Joke Collection Website - Mood Talk - Qq space funny copy with pictures
Qq space funny copy with pictures
In this final exam, I will tell you how many people are in our grade with my strength.
People like me who don't even know a few famous brands sometimes don't even feel that others are showing off their wealth.
4. I also eat when I see other girls eating, buy when I see other girls buying, and ignore when I see other girls thin and beautiful.
Be sure to remember those people who chat with you late into the night. It is because of them that you stay up late, which leads to such heavy dark circles and poor skin.
6. If you feel sick and retching when brushing your teeth, don't brush your teeth in front of the mirror.
7. I bought something from a convenience store and pushed an electric car home. The proprietress stopped her and said that she had stolen something, but she wanted to search it. I didn't steal anything. Why did I let her search? When there was a stalemate, the boss ran out and grabbed the boss's wife and said, "Look at the monitoring again. It's really not her. Like clothes, the face of stealing is not that big."
8. Does a girl's looks matter? God replied: important, ordinary girls can solve problems with a little charm, but some people can only rely on force.
9. If you are unhappy, go and study. Then you will find that everything is happy! Happy daze! Have fun playing games! Hand in hand! Happy everyone!
10. I envy those who left without saying goodbye. I can't. I have to take something from you when I leave.
1 1. Today, I trained my dog at home. After the training, my husband walked over and said to the dog earnestly, "Oh, how dare you fight with the tiger?" You are just a dog. "

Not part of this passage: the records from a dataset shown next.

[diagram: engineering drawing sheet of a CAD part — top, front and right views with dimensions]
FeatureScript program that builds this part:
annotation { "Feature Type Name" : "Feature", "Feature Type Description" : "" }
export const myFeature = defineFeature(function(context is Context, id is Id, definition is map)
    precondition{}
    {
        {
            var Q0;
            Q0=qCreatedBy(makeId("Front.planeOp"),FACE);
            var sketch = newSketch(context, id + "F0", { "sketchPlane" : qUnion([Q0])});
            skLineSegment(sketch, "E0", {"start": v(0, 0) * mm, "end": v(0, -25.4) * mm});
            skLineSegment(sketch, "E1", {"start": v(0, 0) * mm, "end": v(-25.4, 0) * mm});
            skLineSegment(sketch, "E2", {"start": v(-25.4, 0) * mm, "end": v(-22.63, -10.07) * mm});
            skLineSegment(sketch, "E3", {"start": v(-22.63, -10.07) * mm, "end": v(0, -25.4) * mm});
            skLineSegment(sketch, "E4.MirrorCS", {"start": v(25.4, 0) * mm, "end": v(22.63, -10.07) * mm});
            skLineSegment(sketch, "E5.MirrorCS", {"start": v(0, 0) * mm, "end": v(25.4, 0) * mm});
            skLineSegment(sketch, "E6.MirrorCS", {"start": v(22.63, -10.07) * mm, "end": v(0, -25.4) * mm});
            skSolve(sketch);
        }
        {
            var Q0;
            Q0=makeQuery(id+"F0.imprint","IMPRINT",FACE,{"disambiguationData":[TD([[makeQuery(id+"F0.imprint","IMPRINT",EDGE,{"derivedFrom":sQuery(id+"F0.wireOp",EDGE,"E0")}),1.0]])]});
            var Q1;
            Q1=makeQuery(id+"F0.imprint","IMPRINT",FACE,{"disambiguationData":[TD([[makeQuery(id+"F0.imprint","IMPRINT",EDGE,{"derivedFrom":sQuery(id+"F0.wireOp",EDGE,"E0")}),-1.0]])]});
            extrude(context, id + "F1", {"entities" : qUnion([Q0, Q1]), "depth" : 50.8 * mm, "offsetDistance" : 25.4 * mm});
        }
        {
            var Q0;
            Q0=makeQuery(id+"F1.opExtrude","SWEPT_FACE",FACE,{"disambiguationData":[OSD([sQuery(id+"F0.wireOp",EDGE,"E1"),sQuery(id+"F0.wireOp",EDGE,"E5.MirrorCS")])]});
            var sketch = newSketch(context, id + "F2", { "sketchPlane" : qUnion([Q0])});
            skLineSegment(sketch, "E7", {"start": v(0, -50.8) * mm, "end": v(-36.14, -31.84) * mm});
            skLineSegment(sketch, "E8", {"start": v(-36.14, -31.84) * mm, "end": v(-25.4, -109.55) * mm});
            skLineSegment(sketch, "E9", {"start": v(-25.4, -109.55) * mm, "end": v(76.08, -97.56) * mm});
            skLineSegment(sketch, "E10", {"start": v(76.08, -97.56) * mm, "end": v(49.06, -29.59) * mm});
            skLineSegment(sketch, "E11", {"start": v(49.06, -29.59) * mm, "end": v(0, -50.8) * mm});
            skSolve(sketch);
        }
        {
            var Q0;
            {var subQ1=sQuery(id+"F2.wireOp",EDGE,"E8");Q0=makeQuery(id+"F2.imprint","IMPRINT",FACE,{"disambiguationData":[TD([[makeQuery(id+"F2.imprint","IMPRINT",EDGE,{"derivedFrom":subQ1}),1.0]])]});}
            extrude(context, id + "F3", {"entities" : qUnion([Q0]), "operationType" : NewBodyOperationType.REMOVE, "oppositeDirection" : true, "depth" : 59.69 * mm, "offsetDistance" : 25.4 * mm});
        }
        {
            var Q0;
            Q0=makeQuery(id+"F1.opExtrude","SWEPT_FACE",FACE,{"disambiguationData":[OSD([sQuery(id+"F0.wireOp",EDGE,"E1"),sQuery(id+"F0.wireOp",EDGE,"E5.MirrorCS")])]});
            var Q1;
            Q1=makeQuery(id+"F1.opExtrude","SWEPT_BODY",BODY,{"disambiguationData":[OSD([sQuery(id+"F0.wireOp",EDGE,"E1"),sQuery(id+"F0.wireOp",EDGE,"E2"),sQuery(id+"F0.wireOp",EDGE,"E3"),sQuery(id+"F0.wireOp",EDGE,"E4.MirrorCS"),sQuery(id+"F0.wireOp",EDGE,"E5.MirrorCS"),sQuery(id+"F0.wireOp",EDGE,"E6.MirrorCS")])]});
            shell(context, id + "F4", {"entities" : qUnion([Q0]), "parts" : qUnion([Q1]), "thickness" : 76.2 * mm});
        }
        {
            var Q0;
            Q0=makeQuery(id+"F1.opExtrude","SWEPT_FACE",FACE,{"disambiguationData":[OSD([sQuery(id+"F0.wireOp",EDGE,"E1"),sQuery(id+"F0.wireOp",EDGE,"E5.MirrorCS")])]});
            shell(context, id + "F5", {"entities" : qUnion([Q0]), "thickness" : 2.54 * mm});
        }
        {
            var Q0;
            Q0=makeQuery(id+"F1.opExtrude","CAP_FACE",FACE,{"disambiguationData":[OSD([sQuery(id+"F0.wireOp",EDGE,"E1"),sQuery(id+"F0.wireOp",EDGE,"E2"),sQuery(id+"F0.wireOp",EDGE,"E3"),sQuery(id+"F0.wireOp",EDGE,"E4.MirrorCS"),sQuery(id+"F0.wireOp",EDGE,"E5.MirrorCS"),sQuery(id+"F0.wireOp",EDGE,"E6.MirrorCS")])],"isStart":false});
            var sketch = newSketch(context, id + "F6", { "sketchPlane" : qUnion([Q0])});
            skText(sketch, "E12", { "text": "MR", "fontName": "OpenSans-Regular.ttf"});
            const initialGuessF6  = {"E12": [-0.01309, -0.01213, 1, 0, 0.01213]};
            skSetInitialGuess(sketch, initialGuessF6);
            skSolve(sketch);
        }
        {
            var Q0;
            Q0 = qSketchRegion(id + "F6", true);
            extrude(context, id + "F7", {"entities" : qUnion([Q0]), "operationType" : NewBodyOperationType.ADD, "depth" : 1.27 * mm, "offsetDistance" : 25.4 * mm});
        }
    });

12. The so-called goddess is the kind of person who knows at a glance that it is impossible to have sex with you in this life.
13. The red envelope was sent to the wrong person. I contacted the other party and returned it. The other party replied: "Fortunately, you met me!" "Mm-hmm, thank you very much!" He went on to say, "If you meet someone else, you may get it back!"
14. On the subway this morning, a beautiful woman slept on my shoulder for 20 minutes. Then a miracle happened, and a big brother standing opposite patted the girl: Daughter-in-law, don't sleep, it's time to stop.
15. My son asked me what it was like to get married. I took his iPod, deleted all the songs except one, and set it to play indefinitely until the battery died.
16. A buddy in the dormitory had a dog, and he left it on the ground the day before yesterday without washing the dishes. I was going to eat at noon yesterday. As soon as I saw that the bowl was clean, I ate it without washing it. Later, I went back to the dormitory and asked the buddy, "Did you help me wash the dishes?" The buddy calmly said, "The dog licked it."
17. People used to say that my eyes were small, but I still don't believe it. Finally, one day, I was lying on the sofa watching TV, and suddenly my mother came back and turned off the TV, and then quietly covered me with a quilt.
18. Some people have sent a circle of friends and want to fall in love. A week later, they fell in love. I made a circle of friends and wanted to fall in love. I still sent it a year later.
19. In high school, I was a flag bearer because I was tall in the national flag team. The first time I raised the national flag, I kept it in mind that throwing the national flag should be taught with strength. As a result, the flag was punctured. From then on, Jianghu people called him a "strong flag bearer".
20. If you like a handsome guy, please don't take immediate measures. Get to know him first, and before long, you will find that his friends are more handsome.
2 1. I didn't know my criteria for choosing a spouse until I met you.
22. Every morning, my bed tugs at me desperately and won't let me go. It's too greasy. No, I have to find a way to cure it.
23. I found a thief at home in the middle of the night and stayed in bed. I also expect him to find some money in my house.
24. Falling in love can make people's memory decline. I remember this sentence. 2065438+01just finished eating on the evening of April 20th. At about 5: 58, I saw it in the third line of page 25 of a medical magazine.